Today’s readings (click below to open in new tab/window):
Psalms 65; 147:1-11, Micah 3:9-4:5, Revelation 8:1-13, Luke 10:17-24
It can be hard to tell when Jesus is paying you a compliment. Consider, for instance, these words he had for the disciples: “I thank you, Father, Lord of heaven and earth, because you have hidden these things from the wise and the intelligent and have revealed them to infants.”
“Infants?” That must have drawn a little disciple side-eye. Jesus kept a supply of sharpened irony in his rhetorical toolbox.
The disciples had divested themselves of worldly interests and possessions and were following an itinerant, nearly homeless preacher endorsing a love so radical it bordered on naivety; they were about as far as you could get from the sophisticated and elite leaders of the world. The sophisticated and elite sought and held tightly to power – social, financial, and religious – in the vain hope it meant something. Our material successes will be meaningless and ultimately unfulfilling if we don’t understand them as means to serve a greater good, specifically the Kingdom of God. The greater our resources, the harder we must work to remain humble about their purpose and employ.

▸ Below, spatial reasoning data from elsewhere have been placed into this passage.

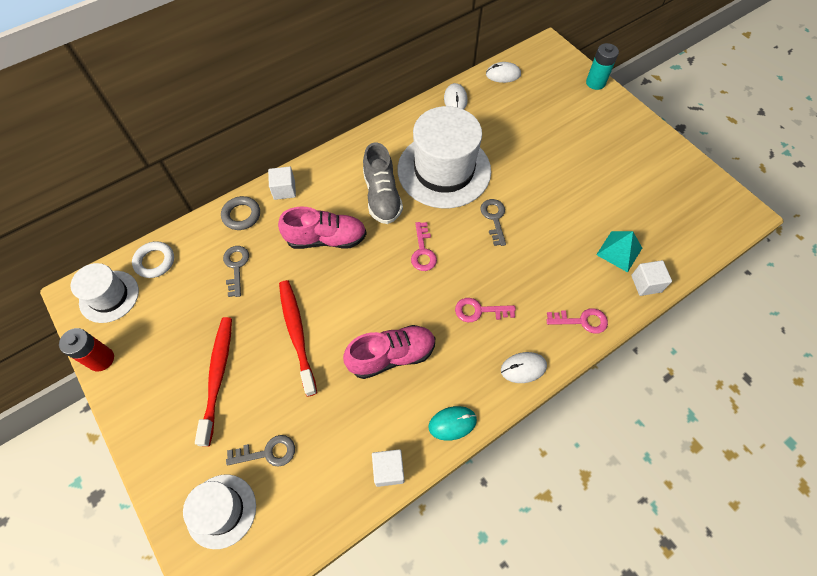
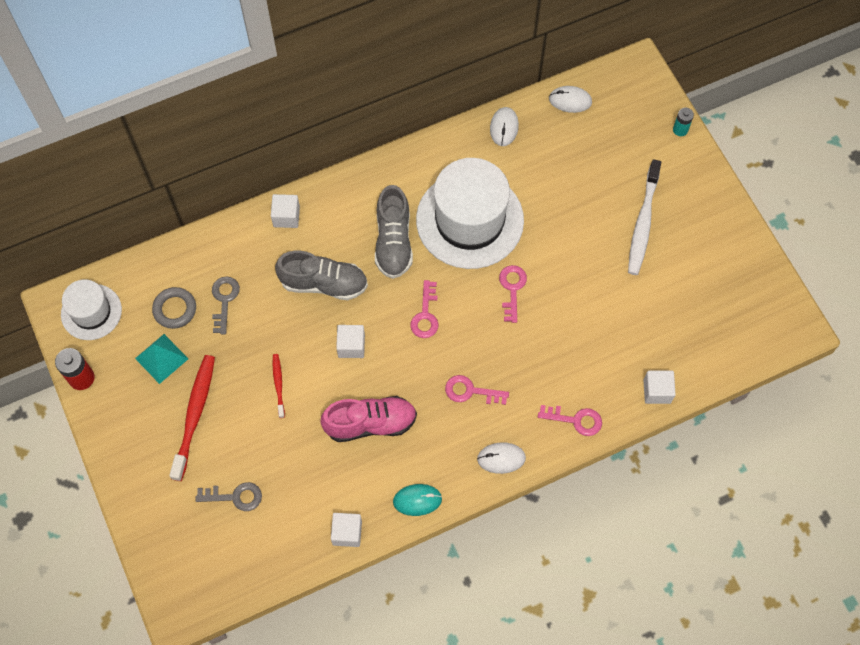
camera: 10 degrees right, 5 degrees up
(155, 261) = (140, 280): white ring -> none
(221, 510) = (187, 541): white hat -> none
(241, 215) = (236, 240): grey ring -> grey ring (175, 309)
(297, 334) = (278, 384): red toothbrush -> red toothbrush, size x0.52
(326, 239) = (324, 283): pink shoe -> grey shoe
(360, 288) = (351, 346): none -> white cube
(494, 218) = (512, 289): grey key -> pink key
(588, 152) = (643, 223): none -> white toothbrush
(595, 83) = (680, 130): turquoise battery -> turquoise battery, size x0.63
(619, 251) = (639, 350): turquoise pyramid -> turquoise pyramid (161, 358)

Jesus wasted no time tearing out any hint of worldly wisdom before it could take root in his disciples’ hearts. When they delighted in their own power to cast out demons, he told them: “Do not rejoice at this, that the spirits submit to you, but rejoice that your names are written in heaven.” A little earlier he’d had to set them straight about arguing over who among them was the greatest. Becoming truly wise and intelligent was a matter of unlearning what the world had taught them.
Of course not everyone who achieves worldly success is by default a spiritual failure. The ministry of Christ and his disciples depended in part on the support of people who had resources to spare. Homeless shelters and food banks need cash as much as they need volunteers. Wisdom knows our true joy, regardless of circumstance, is found in being citizens of God’s Kingdom. That joy frees us from worrying about looking wise or intelligent to the world, because we are children of God.
Comfort: You are not defined by your worldly status.
Challenge: Let yourself be a fool for Christ.
Prayer: Loving God, clear my head of the world’s ways, and fill it with Yours. Amen.
Discussion: Have you ever held onto something that was bad for you, because letting it go might seem like failure?